● **Your goal**
Would you reproduce exactly the lines below from the one holding "In gemütlicher Atmosphäre" through the one holding "geselliger Runde zu", inclusive, and no others?
----- Dataset entries -----
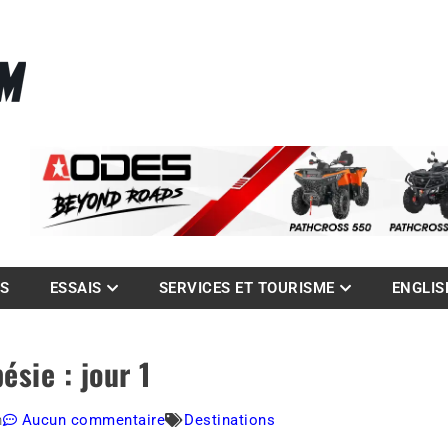
La référence des quadistes
com
ES
ESSAIS
SERVICES ET TOURISME
ENGLIS
sie : jour 1
m
Aucun commentaire
Destinations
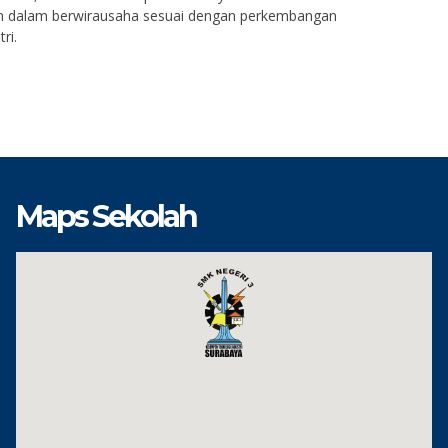
an dalam berwirausaha sesuai dengan perkembangan
ri.
Maps Sekolah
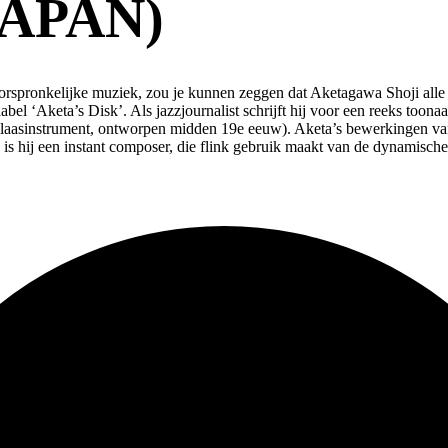
JAPAN)
orspronkelijke muziek, zou je kunnen zeggen dat Aketagawa Shoji alle a
 label ‘Aketa’s Disk’. Als jazzjournalist schrijft hij voor een reeks to
s blaasinstrument, ontworpen midden 19e eeuw). Aketa’s bewerkingen van
s is hij een instant composer, die flink gebruik maakt van de dynamisch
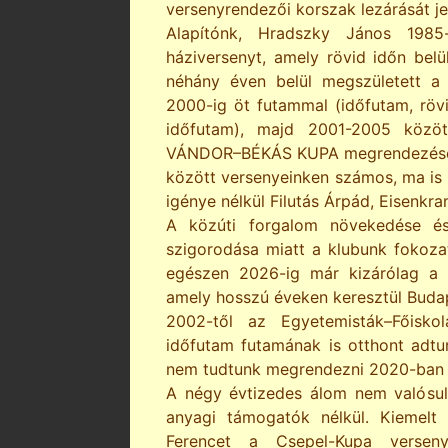
versenyrendezői korszak lezárását jel
Alapítónk, Hradszky János 1985-
háziversenyt, amely rövid időn belü
néhány éven belül megszületett 
2000-ig öt futammal (időfutam, röv
időfutam), majd 2001-2005 közö
VÁNDOR–BÉKÁS KUPA megrendezésével
között versenyeinken számos, ma is i
igénye nélkül Filutás Árpád, Eisenkra
A közúti forgalom növekedése és
szigorodása miatt a klubunk fokoza
egészen 2026-ig már kizárólag a
amely hosszú éveken keresztül Budap
2002-től az Egyetemisták–Főisk
időfutam futamának is otthont adtu
nem tudtunk megrendezni 2020-ban a
A négy évtizedes álom nem valósul
anyagi támogatók nélkül. Kiemelt 
Ferencet a Csepel-Kupa verseny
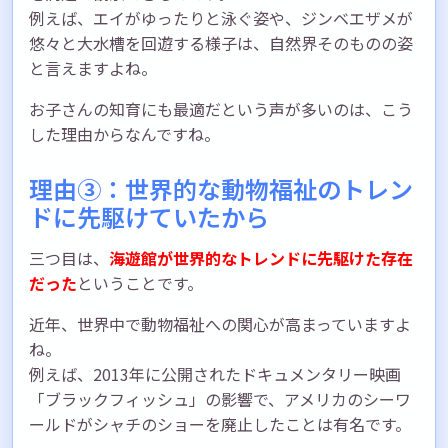
例えば、エイがゆったりと泳ぐ姿や、ジンベエザメが
悠々と大水槽を回遊する様子は、自然界そのものの姿
と言えますよね。
お子さんの知育にも最適だという声が多いのは、こう
した理由からなんですね。
理由③：世界的な動物福祉のトレン
ドに先駆けていたから
三つ目は、
海遊館が世界的なトレンドに先駆けた存在
だった
ということです。
近年、世界中で動物福祉への関心が高まっていますよ
ね。
例えば、2013年に公開されたドキュメンタリー映画
「ブラックフィッシュ」の影響で、アメリカのシーワ
ールドがシャチのショーを廃止したことは有名です。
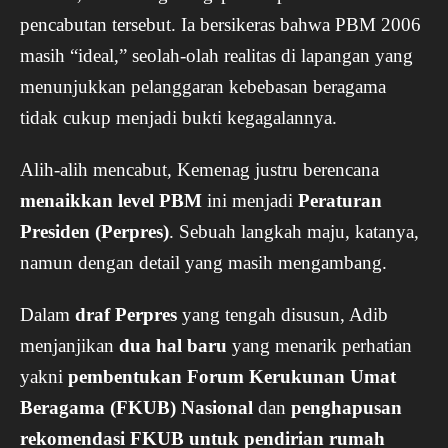
pencabutan tersebut. Ia bersikeras bahwa PBM 2006
masih “ideal,” seolah-olah realitas di lapangan yang
menunjukkan pelanggaran kebebasan beragama
tidak cukup menjadi bukti kegagalannya.
Alih-alih mencabut, Kemenag justru berencana
menaikkan level PBM
ini menjadi
Peraturan
Presiden (Perpres)
. Sebuah langkah maju, katanya,
namun dengan detail yang masih mengambang.
Dalam
draf Perpres
yang tengah disusun, Adib
menjanjikan
dua hal baru
yang menarik perhatian
yakni
pembentukan Forum Kerukunan Umat
Beragama (FKUB) Nasional
dan
penghapusan
rekomendasi FKUB untuk pendirian rumah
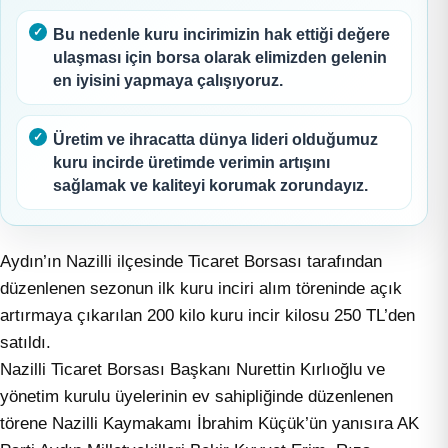
Bu nedenle kuru incirimizin hak ettiği değere
ulaşması için borsa olarak elimizden gelenin
en iyisini yapmaya çalışıyoruz.
Üretim ve ihracatta dünya lideri olduğumuz
kuru incirde üretimde verimin artışını
sağlamak ve kaliteyi korumak zorundayız.
Aydın’ın Nazilli ilçesinde Ticaret Borsası tarafından
düzenlenen sezonun ilk kuru inciri alım töreninde açık
artırmaya çıkarılan 200 kilo kuru incir kilosu 250 TL’den
satıldı.
Nazilli Ticaret Borsası Başkanı Nurettin Kırlıoğlu ve
yönetim kurulu üyelerinin ev sahipliğinde düzenlenen
törene Nazilli Kaymakamı İbrahim Küçük’ün yanısıra AK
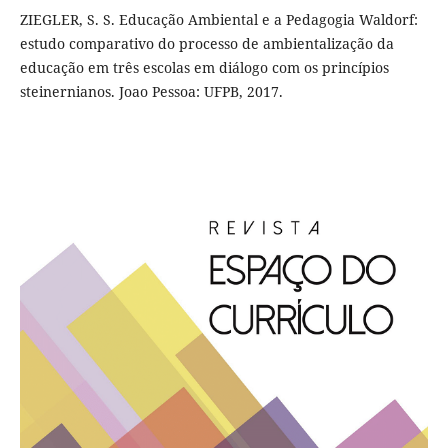
ZIEGLER, S. S. Educação Ambiental e a Pedagogia Waldorf:
estudo comparativo do processo de ambientalização da
educação em três escolas em diálogo com os princípios
steinernianos. Joao Pessoa: UFPB, 2017.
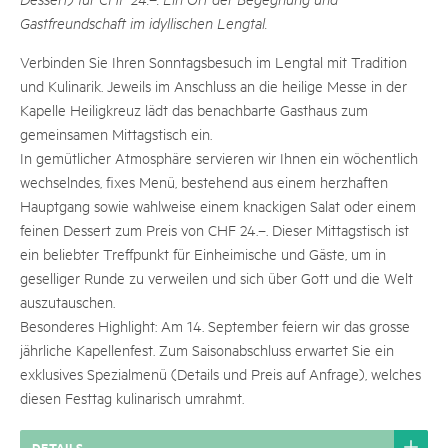
Gastfreundschaft im idyllischen Lengtal.
Verbinden Sie Ihren Sonntagsbesuch im Lengtal mit Tradition
und Kulinarik. Jeweils im Anschluss an die heilige Messe in der
Kapelle Heiligkreuz lädt das benachbarte Gasthaus zum
gemeinsamen Mittagstisch ein.
In gemütlicher Atmosphäre servieren wir Ihnen ein wöchentlich
wechselndes, fixes Menü, bestehend aus einem herzhaften
Hauptgang sowie wahlweise einem knackigen Salat oder einem
feinen Dessert zum Preis von CHF 24.–. Dieser Mittagstisch ist
ein beliebter Treffpunkt für Einheimische und Gäste, um in
geselliger Runde zu verweilen und sich über Gott und die Welt
auszutauschen.
Besonderes Highlight: Am 14. September feiern wir das grosse
jährliche Kapellenfest. Zum Saisonabschluss erwartet Sie ein
exklusives Spezialmenü (Details und Preis auf Anfrage), welches
diesen Festtag kulinarisch umrahmt.
DETAILS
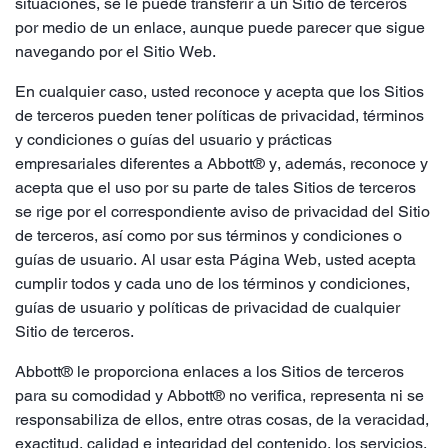
situaciones, se le puede transferir a un Sitio de terceros
por medio de un enlace, aunque puede parecer que sigue
navegando por el Sitio Web.
En cualquier caso, usted reconoce y acepta que los Sitios
de terceros pueden tener políticas de privacidad, términos
y condiciones o guías del usuario y prácticas
empresariales diferentes a Abbott® y, además, reconoce y
acepta que el uso por su parte de tales Sitios de terceros
se rige por el correspondiente aviso de privacidad del Sitio
de terceros, así como por sus términos y condiciones o
guías de usuario. Al usar esta Página Web, usted acepta
cumplir todos y cada uno de los términos y condiciones,
guías de usuario y políticas de privacidad de cualquier
Sitio de terceros.
Abbott® le proporciona enlaces a los Sitios de terceros
para su comodidad y Abbott® no verifica, representa ni se
responsabiliza de ellos, entre otras cosas, de la veracidad,
exactitud, calidad e integridad del contenido, los servicios,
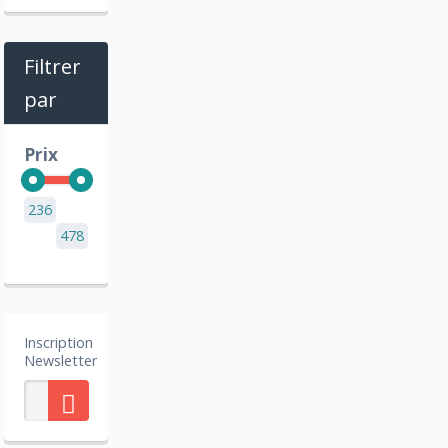
Filtrer
par
Prix
236
478
Inscription
Newsletter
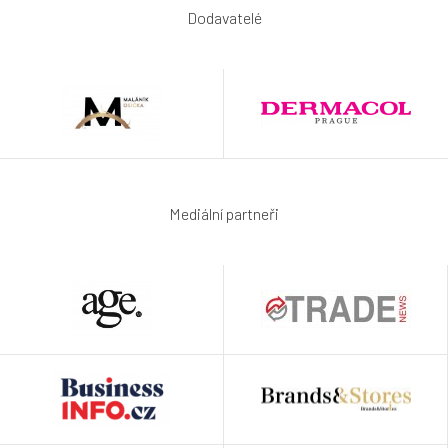
Dodavatelé
Mediální partneři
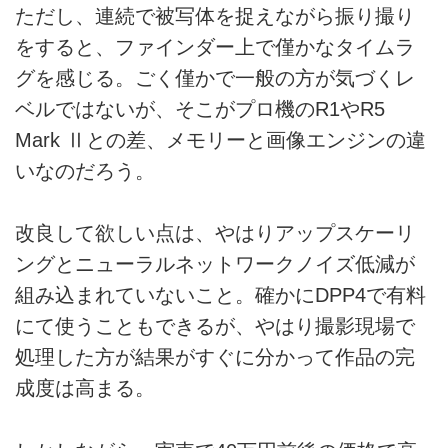
ただし、連続で被写体を捉えながら振り撮り
をすると、ファインダー上で僅かなタイムラ
グを感じる。ごく僅かで一般の方が気づくレ
ベルではないが、そこがプロ機のR1やR5
Mark Ⅱとの差、メモリーと画像エンジンの違
いなのだろう。
改良して欲しい点は、やはりアップスケーリ
ングとニューラルネットワークノイズ低減が
組み込まれていないこと。確かにDPP4で有料
にて使うこともできるが、やはり撮影現場で
処理した方が結果がすぐに分かって作品の完
成度は高まる。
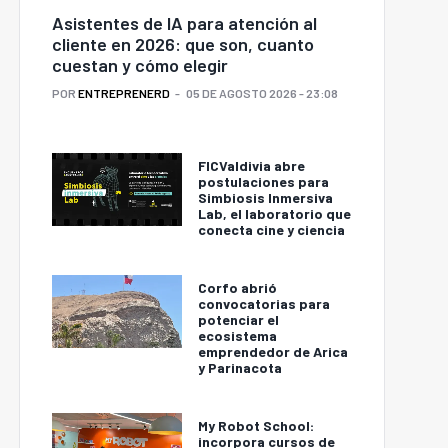
Asistentes de IA para atención al
cliente en 2026: que son, cuanto
cuestan y cómo elegir
POR
ENTREPRENERD
05 DE AGOSTO 2026 - 23:08
FICValdivia abre
postulaciones para
Simbiosis Inmersiva
Lab, el laboratorio que
conecta cine y ciencia
Corfo abrió
convocatorias para
potenciar el
ecosistema
emprendedor de Arica
y Parinacota
My Robot School:
incorpora cursos de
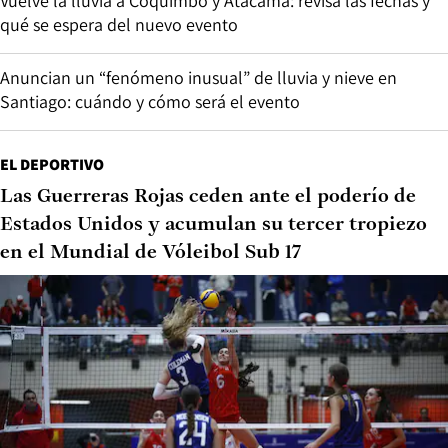
Vuelve la lluvia a Coquimbo y Atacama: revisa las fechas y
qué se espera del nuevo evento
Anuncian un “fenómeno inusual” de lluvia y nieve en
Santiago: cuándo y cómo será el evento
EL DEPORTIVO
Las Guerreras Rojas ceden ante el poderío de
Estados Unidos y acumulan su tercer tropiezo
en el Mundial de Vóleibol Sub 17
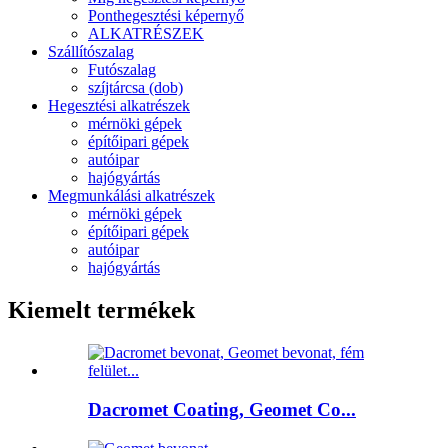
Ponthegesztési képernyő
ALKATRÉSZEK
Szállítószalag
Futószalag
szíjtárcsa (dob)
Hegesztési alkatrészek
mérnöki gépek
építőipari gépek
autóipar
hajógyártás
Megmunkálási alkatrészek
mérnöki gépek
építőipari gépek
autóipar
hajógyártás
Kiemelt termékek
Dacromet Coating, Geomet Co...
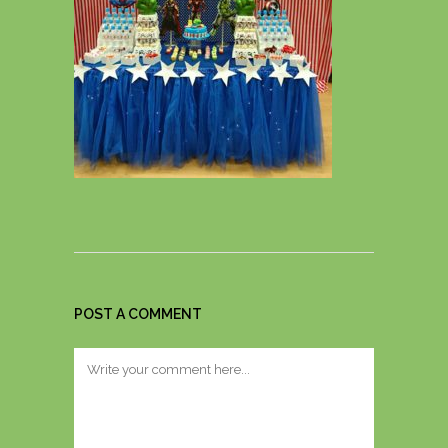
POST A COMMENT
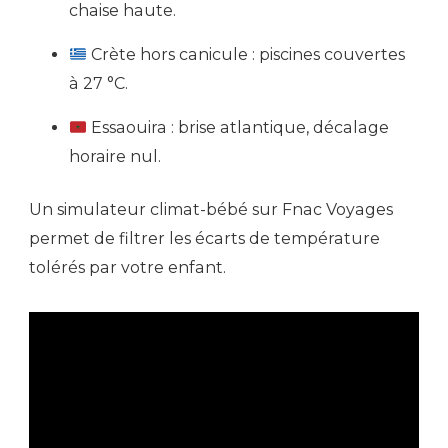
chaise haute.
Crète hors canicule : piscines couvertes
à 27 °C.
Essaouira : brise atlantique, décalage
horaire nul.
Un simulateur climat-bébé sur Fnac Voyages
permet de filtrer les écarts de température
tolérés par votre enfant.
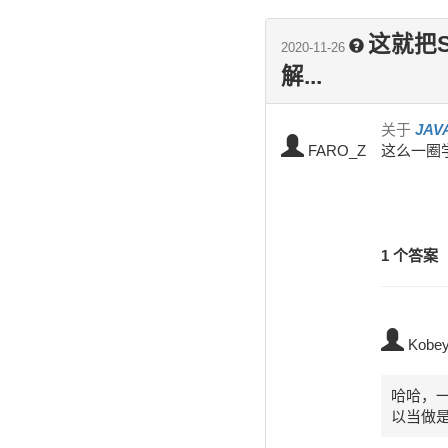
这就把S
2020-11-26
解...
关于
JAV
FARO_Z
这么一圈
1 个答案
Kobe
哈哈，
以当做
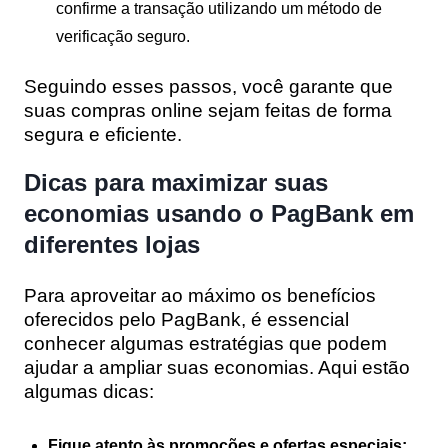
confirme a transação utilizando um método de
verificação seguro.
Seguindo esses passos, você garante que
suas compras online sejam feitas de forma
segura e eficiente.
Dicas para maximizar suas
economias usando o PagBank em
diferentes lojas
Para aproveitar ao máximo os benefícios
oferecidos pelo PagBank, é essencial
conhecer algumas estratégias que podem
ajudar a ampliar suas economias. Aqui estão
algumas dicas:
Fique atento às promoções e ofertas especiais:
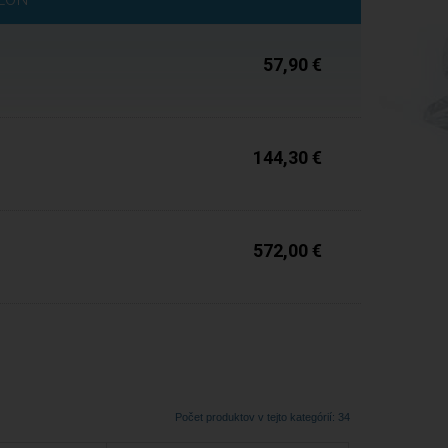
57,90 €
Do 5 dní
144,30 €
Do 5 dní
572,00 €
Počet produktov v tejto kategórií: 34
-----
● **Solution**
In gemütlicher Atmosphäre servieren wir Ihnen ein wöchentlich
wechselndes, fixes Menü, bestehend aus einem herzhaften
Hauptgang sowie wahlweise einem knackigen Salat oder einem
feinen Dessert zum Preis von CHF 24.–. Dieser Mittagstisch ist
ein beliebter Treffpunkt für Einheimische und Gäste, um in
geselliger Runde zu verweilen und sich über Gott und die Welt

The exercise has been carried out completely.